To that end, Cognizant added 21 clients so far this year that it considers strategic – more than 80% of them outside of banking and healthcare, he said, noting that other sectors the company serves include technology and information, media and entertainment.

“We believe that many, if not all of these industries, are large enough to support multi-billion-dollar businesses for Cognizant, and we have a strong position in each of them to support that ambition,” he told attendees.

“All of this puts us right in the middle of” the financial technology (“fintech”), as well as the “health tech, the biotech and the smart product revolutions,” he said. Therefore, Cognizant’s “market opportunities are only going to get larger as digital continues to permeate and transform every industry,” he predicted.

Cognizant also sees “significant market upside” in growth outside the U.S., he said. The company already “achieved market leadership” in North America, but its businesses outside the U.S. crossed the $3 billion mark for the first time last year, he pointed out.
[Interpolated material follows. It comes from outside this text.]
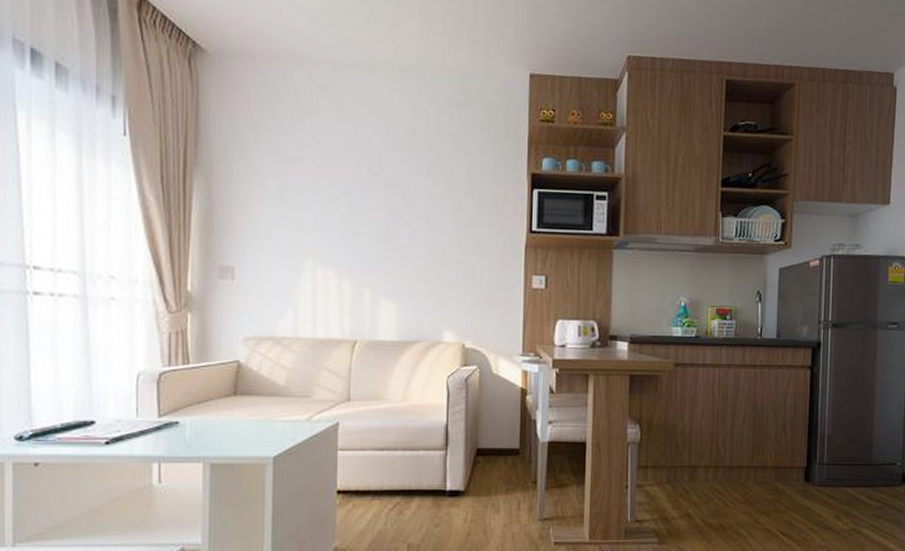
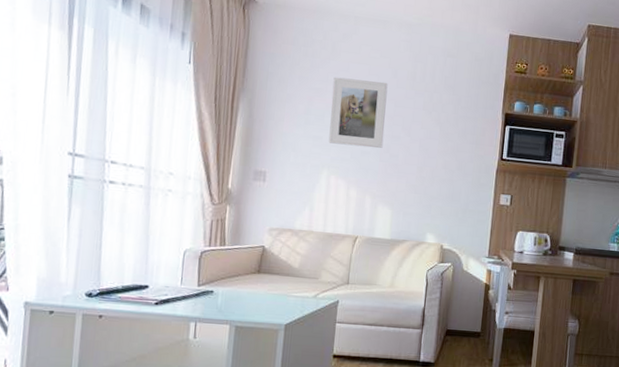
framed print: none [310,141,381,228] -> present [328,77,388,149]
“By replicating our North American market share in our core global markets, we see a potentially addressable fivefold opportunity for growth over the next five to seven years,” he said, adding: Cognizant “has been investing heavily across Europe, Asia Pacific and Latin America, where many country markets have already become significant growth engines for us.”

The company already expanded its client roster through those continued investments and several countries can become $1 billion businesses for Cognizant “early in the next decade,” he said.

The six key technology capabilities cited by D’Souza that serve as the core of Cognizant’s digital strategy represent a combined $500 billion-plus market opportunity for the company, according to Malcolm Frank, EVP of strategy & marketing.

Providing more details about Cognizant’s AI initiatives, Frank said the company now has more than 20,000 data, analytics and AI technology specialists, more than 500 data scientists and more than 6,000 AI, machine learning (ML) and cognitive experts.

“There’s a war for talent in this market,” he said of the AI space, adding: 
“People who know AI cold are massively concentrated in probably a dozen-dozen and a half companies around the world and we’re one of them. And we need to continue to press on the accelerator on that front.”

AI, meanwhile, is “no longer the domain of debates [although,] in some places, people still debate [whether we’re] going to be working for our robot overlords in 20 years,” he told attendees. AI is also “no longer about science projects,” he said, pointing out the technology now is “really just the next-generation productivity tool.”

Cognizant is bringing analytics, AI and ML across various use cases in multiple industries it has a presence in, he said. As examples, for targeted marketing and personalization, Cognizant offers ML and natural language processing, while for customer service transformation, it offers intelligent response agents and chatbots, according to the company.

Cognizant is also helping some auto makers with autonomy, but Frank said: “There’s a faster-moving space, which is around robotics” and assembly lines. IT automation, meanwhile, presents a “great double win” that “we strongly encourage our clients to do” because the client gets automation benefits in IT, while its IT staff learns tools and can start to deploy them across their organizations, he said.

We are, meanwhile, now “evolving into the fifth wave of corporate IT,” he went on to say. This fifth “digital wave is by far the biggest” and it’s “moving so much faster” than the prior waves (mainframe from 1960-1976, minicomputer 1976-1992, distributed PC 1992-2001 and Internet 2001-2017), he said, adding: “We’re probably in the second inning of this baseball game.”

There is a lot of “turmoil and change” being seen in the communications, media and entertainment sector “due to digital,” he also said. Netflix is now “going after bigger prey” than Blockbuster and “targeting the “media goliaths,” he said, noting Netflix now has more subscribers in the U.S. than all of pay-tv combined and “they’re just getting warmed up.”